Let Her Cry
Crying evolved as a signal. A misty and salty droplet speaking of dust, sadness, or joy. Tears lubricate, cleanse and release. Some tears travel to the nose, protecting it and providing hydration. Other tears are filled with stress hormones, stimulating our endorphins when they leave the eyes. When sociologists study people groups, often it is the vulnerable aspects of a culture group that slowly disappear, as evolution favors durability. But tears are valuable for survival, and so, crying remains for communication between humans. What keeps us from accepting our tears, instead of apologizing for them?
I never liked crying. Except once, when I was little and I amused myself by crying in a mirror. All the scrunching movements of my face and the wailing noises from my throat entertained me until my mom came rushing to see what was wrong. Anger and yelling are more my jam. They are easily accessible and more acceptable socially than tears and sadness. This past fall, I took a sabbatical from pastoring. I had a large mission of all that I was going to accomplish, but mostly spent the time walking or biking in the woods, and crying. I cried in the woods, in my online therapy sessions, while folding laundry, in the middle of conversations. I cried. Sometimes I felt relief, but most of the time I was angry at myself for crying, chiding myself with phrases like, “Good grief! Get over it,” or “why are you such a baby!”

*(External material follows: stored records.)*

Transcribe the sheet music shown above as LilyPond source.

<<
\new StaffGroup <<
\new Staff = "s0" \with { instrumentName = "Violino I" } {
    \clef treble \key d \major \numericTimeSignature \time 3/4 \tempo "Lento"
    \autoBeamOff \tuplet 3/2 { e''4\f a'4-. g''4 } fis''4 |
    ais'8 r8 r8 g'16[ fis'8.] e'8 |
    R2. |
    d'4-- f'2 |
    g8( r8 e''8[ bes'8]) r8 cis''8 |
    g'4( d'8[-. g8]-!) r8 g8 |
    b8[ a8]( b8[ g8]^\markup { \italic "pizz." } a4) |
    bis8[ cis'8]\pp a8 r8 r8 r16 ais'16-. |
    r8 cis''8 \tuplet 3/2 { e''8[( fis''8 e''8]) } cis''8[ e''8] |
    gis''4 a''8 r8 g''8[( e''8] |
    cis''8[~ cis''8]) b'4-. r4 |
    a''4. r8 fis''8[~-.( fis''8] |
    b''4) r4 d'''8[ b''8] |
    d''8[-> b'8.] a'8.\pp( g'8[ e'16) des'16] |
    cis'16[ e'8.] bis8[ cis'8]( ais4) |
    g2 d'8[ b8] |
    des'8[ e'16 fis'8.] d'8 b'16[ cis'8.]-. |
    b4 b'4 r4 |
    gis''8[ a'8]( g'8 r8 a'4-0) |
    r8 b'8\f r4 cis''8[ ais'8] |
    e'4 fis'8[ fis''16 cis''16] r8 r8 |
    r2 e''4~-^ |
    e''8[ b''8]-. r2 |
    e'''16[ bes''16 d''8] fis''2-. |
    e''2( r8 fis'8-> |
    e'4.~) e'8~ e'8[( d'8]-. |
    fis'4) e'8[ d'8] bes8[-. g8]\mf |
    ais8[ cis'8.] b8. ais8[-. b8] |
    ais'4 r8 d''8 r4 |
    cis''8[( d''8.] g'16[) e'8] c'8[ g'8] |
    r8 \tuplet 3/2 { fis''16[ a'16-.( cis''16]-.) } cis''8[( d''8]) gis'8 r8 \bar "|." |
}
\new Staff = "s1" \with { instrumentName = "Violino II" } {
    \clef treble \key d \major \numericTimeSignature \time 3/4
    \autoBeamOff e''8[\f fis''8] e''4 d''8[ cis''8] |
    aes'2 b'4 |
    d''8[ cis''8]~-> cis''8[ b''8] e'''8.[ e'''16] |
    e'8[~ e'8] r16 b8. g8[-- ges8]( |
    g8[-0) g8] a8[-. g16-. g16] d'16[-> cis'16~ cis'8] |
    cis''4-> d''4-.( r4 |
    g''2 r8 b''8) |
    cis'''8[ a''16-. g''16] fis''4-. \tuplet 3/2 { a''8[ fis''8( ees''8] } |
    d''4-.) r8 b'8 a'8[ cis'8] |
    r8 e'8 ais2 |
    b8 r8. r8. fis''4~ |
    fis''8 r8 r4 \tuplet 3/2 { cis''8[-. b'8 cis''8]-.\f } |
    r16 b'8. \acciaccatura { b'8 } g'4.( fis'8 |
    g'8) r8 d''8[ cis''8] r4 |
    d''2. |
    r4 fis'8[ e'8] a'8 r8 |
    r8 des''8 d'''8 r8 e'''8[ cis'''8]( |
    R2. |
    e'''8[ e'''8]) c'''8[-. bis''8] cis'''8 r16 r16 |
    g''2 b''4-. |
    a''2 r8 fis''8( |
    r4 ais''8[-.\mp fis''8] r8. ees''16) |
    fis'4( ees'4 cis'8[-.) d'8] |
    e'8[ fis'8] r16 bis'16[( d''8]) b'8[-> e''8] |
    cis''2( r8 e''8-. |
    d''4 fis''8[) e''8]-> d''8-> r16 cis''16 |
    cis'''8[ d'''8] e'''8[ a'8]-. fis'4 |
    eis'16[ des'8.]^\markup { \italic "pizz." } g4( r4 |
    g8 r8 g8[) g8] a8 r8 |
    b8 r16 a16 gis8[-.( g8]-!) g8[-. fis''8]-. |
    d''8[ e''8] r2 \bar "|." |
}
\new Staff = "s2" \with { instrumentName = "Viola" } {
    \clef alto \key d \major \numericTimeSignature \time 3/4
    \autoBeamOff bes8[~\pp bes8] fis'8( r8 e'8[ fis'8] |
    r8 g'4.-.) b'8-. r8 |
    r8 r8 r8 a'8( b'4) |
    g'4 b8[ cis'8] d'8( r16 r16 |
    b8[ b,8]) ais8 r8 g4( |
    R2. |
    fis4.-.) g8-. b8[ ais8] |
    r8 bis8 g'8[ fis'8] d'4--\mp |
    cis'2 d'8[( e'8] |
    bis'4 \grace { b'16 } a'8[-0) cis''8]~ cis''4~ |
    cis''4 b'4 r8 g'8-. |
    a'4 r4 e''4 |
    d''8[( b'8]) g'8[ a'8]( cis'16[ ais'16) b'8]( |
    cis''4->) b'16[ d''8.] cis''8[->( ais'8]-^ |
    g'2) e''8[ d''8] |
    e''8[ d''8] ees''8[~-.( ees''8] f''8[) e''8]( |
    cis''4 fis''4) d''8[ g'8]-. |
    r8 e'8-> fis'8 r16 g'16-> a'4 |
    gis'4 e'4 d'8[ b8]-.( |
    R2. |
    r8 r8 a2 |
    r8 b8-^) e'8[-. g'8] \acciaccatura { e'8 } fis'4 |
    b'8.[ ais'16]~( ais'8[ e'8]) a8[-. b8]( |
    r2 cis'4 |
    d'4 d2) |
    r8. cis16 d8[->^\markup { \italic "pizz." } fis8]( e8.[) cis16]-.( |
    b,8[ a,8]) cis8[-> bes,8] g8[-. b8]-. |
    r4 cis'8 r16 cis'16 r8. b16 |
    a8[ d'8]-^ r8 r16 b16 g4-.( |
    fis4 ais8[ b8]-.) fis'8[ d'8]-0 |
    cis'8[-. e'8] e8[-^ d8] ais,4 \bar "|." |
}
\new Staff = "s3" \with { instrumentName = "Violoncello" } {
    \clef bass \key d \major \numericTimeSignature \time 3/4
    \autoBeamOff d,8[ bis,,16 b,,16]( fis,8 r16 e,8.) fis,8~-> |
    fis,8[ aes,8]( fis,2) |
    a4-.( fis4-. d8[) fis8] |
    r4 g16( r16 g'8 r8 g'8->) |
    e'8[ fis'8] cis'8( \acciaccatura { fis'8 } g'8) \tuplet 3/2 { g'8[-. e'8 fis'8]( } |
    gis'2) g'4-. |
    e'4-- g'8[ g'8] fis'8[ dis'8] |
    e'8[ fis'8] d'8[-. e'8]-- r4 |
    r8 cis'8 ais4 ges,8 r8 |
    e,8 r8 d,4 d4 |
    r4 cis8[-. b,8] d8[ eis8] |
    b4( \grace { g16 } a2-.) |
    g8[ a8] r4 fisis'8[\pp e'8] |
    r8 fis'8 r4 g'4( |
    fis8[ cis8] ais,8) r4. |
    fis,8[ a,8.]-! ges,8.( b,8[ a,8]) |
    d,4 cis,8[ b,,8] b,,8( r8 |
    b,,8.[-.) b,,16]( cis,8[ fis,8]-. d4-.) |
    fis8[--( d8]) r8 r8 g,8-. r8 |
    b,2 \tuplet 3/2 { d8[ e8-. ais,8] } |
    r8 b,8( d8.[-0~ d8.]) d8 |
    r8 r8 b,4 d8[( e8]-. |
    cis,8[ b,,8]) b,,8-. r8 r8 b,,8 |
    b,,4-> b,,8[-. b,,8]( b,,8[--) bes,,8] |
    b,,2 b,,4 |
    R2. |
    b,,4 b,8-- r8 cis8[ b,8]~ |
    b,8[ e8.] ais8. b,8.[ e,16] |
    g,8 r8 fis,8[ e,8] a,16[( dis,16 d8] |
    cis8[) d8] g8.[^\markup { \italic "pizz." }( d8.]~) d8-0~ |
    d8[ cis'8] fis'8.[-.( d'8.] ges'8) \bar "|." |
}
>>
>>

As someone who prides herself on duty and dignity, this was unacceptable and completely unavoidable. Grief had tapped me deep and those tears needed release. How could this annoying activity of crying be avoided? I didn’t know. I’d bike harder, or hike faster. Still tears. As your pastor, I’d love to tell you that I had some Moses moment, where God appeared in the trail dust all flowy and glorious reminding me of my valuable mission on earth. But, truthfully, I was running away from God. Deep down, I held some belief that God was uncompassionate to my tears. I believed that my sin and sorrow were keeping me from a Divine connection because I had earned this grief of my own accord. God was there in the dirt if only to confront me with empathy, and restore a broken belief system. God didn’t turn my tears into joy. God didn’t turn my mourning into dancing. My tears fell and compassion grew slow. My tears ran and I learned to sit with them. I stopped apologizing for my vulnerability and turned my face to Kindness.
I had to unlearn that God was spiteful. I had to unlearn that my tears were manipulative. I had to pound the dirt with my feet and my tears, mile after mile, unlearning. For achiever types, I think we end up pounding out more mileage before we finally get the message. Perhaps those who cry learn how to survive.
“It is such a secret place, the land of tears.”